Work task: Count the lines in the records below that contain the string "Sondaj", treating uppercase and lowercase letters as distinct. Reply with the number alone.

Material provided:
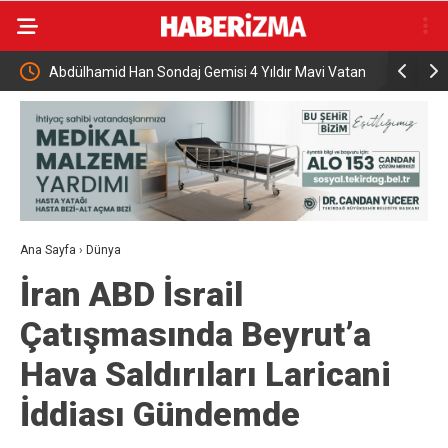
ması
Abdülhamid Han Sondaj Gemisi 4 Yıldır Mavi Vatan
AK Parti İ
İçin Çalışıyor
programı
Ana Sayfa
›
Dünya
İran ABD İsrail
Çatışmasında Beyrut’a
Hava Saldırıları Laricani
İddiası Gündemde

Response area: 1